* Письменное задание 1 *
Выведите без изменений часть фрагмента о «Хижине дяди Тома» от слов «Когда закончилась публикация» до слов «уже весь свет.».

--------------------------------------------------

Одни горячо приветствовали книгу, другие — свирепели, стоило лишь упомянуть ее название — «Хижина дяди Тома» или произнести имя автора — Гарриет Бичер–Стоу.
Признаться, когда она работала над своей книгой, ей и в голову не приходило, что издание вызовет такую бурю, всколыхнет и разделит на два лагеря все общественное мнение страны. Бичер–Стоу хотела, чтобы ее книга была оружием в борьбе за отмену постыдного рабства, и все силы она отдавала своему творению. Но на такой успех, на такой результат она, право, не рассчитывала.
В эти дни марта 1852 года старый и холодный дом в Бронсвике был полон людей. Наведывались знакомые, чтобы поздравить миссис Бичер–Стоу, заглядывали соседи, приходили и просто восторженные читатели. Грудой лежали в гостиной на столике письма, газеты, поздравления. Скромная Гарриет, маленькая Хетти, в один миг стала самой известной женщиной Америки. В эти дни под крышей неприветливого дома поселилась слава.
Когда закончилась публикация книги в журнале, с апреля 1852 года по декабрь вышло 12 изданий. А всего за год было отпечатано триста тысяч экземпляров. Цифра неслыханная для тогдашней Америки. «Мы не помним, чтобы какое‑нибудь сочинение американского писателя возбуждало такой всеобщий глубокий интерес», — писали газеты. Почти тотчас же роман появился в Англии, где спустя некоторое время уже полтора миллиона экземпляров шествовали по стране с не меньшим триумфом. То же повторилось во Франции, Германии. И вскоре историю о бедном Томе читал уже весь свет.
*
Мало кто из писателей прошлого оставил подобные документы. Стефан Цвейг утверждал, что только рукописи могут помочь проникнуть в одну из глубочайших тайн природы — тайну творчества. И даже тогда, когда сам писатель не в состоянии объяснить тайну своего вдохновения — этой Синей птицы искусства, — рукописные листы его творения способны приблизить нас к разгадке неуловимого процесса творчества. В этом смысле то, что оставила нам Гарриет Бичер–Стоу, является уникальным документом. Она, как и Альфонс Додэ в «Истории моих книг», рассказала по существу историю создания своего романа, ввела нас в свою писательскую лабораторию. И сделала это с такой добросовестностью, на какую способен лишь большой и честный художник. Сравнивая две ее книги — роман и сборник фактов и документов, прокомментированных автором, мы можем проследить, говоря словами В. Брюсова, чудо превращения неясного контура в совершенную художественную картину, когда от жизненных фактов писатель переходит к обобщению и оживотворению их.

--------------------------------------------------

* Письменное задание 2 *
Верните слово в слово строки записей от строки с «Mototarget © 2021» до строки с «Request car price», включая обе эти строки.

--------------------------------------------------

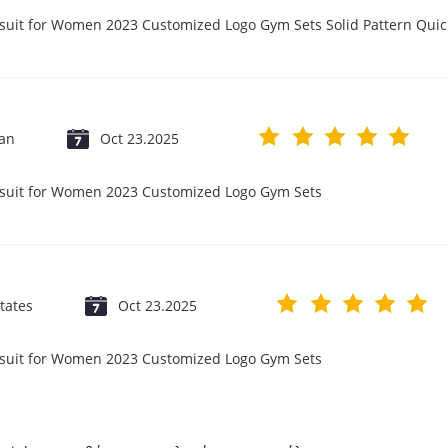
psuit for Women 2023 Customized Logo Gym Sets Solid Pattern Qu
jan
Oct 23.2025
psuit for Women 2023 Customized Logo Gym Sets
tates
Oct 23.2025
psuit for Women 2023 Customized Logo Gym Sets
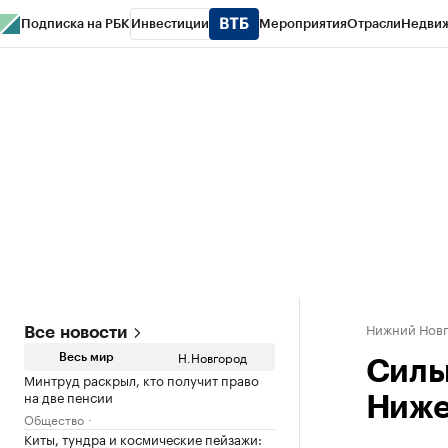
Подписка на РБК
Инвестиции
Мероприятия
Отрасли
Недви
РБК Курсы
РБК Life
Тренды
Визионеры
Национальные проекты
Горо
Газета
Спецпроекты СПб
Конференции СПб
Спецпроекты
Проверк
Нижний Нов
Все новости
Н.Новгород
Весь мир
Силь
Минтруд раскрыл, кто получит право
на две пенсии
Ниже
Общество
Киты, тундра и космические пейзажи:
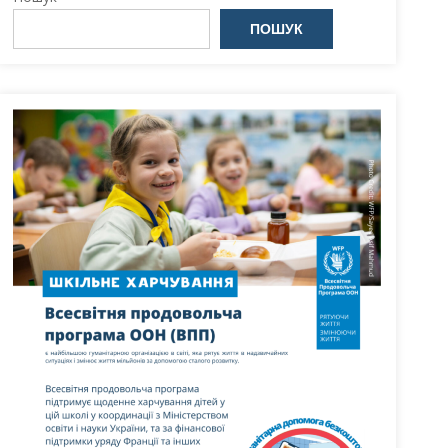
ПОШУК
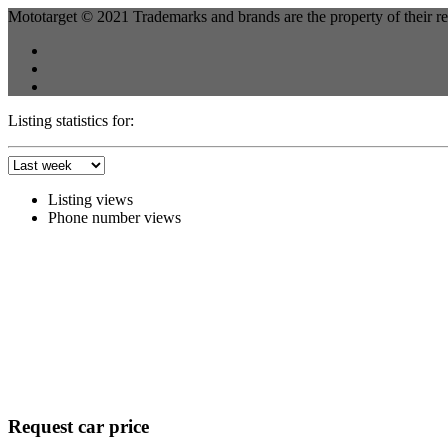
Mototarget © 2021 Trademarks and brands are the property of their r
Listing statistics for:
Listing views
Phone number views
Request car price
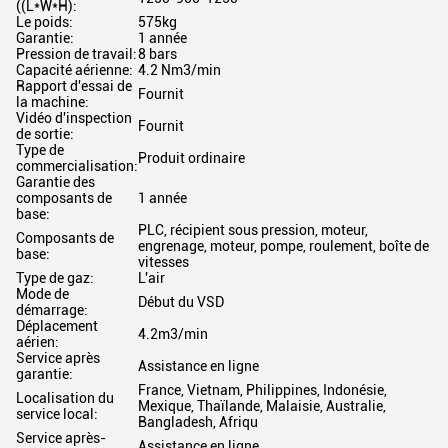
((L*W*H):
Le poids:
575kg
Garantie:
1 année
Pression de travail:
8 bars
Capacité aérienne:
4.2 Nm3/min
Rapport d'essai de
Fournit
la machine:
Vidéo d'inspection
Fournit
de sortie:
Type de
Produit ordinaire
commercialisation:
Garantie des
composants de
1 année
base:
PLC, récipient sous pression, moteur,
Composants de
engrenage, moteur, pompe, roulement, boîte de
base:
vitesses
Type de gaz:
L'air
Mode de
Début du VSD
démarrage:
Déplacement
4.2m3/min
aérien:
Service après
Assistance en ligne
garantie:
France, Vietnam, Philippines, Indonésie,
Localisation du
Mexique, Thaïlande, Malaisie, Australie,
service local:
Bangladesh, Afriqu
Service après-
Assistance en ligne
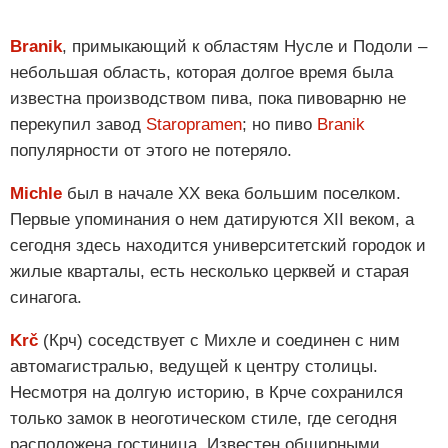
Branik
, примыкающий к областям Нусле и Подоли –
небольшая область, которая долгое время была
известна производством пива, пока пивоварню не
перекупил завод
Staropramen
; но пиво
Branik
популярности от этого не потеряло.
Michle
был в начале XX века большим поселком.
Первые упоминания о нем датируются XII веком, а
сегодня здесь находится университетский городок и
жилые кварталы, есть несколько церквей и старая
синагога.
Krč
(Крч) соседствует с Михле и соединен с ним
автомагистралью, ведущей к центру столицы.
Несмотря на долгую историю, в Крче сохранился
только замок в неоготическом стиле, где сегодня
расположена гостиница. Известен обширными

--------------------------------------------------

* Ответ на задание 1 *
Когда закончилась публикация книги в журнале, с апреля 1852 года по декабрь вышло 12 изданий. А всего за год было отпечатано триста тысяч экземпляров. Цифра неслыханная для тогдашней Америки. «Мы не помним, чтобы какое‑нибудь сочинение американского писателя возбуждало такой всеобщий глубокий интерес», — писали газеты. Почти тотчас же роман появился в Англии, где спустя некоторое время уже полтора миллиона экземпляров шествовали по стране с не меньшим триумфом. То же повторилось во Франции, Германии. И вскоре историю о бедном Томе читал уже весь свет.

* Ответ на задание 2 *
Mototarget © 2021 Trademarks and brands are the property of their r
Listing statistics for:
Listing views
Phone number views
Request car price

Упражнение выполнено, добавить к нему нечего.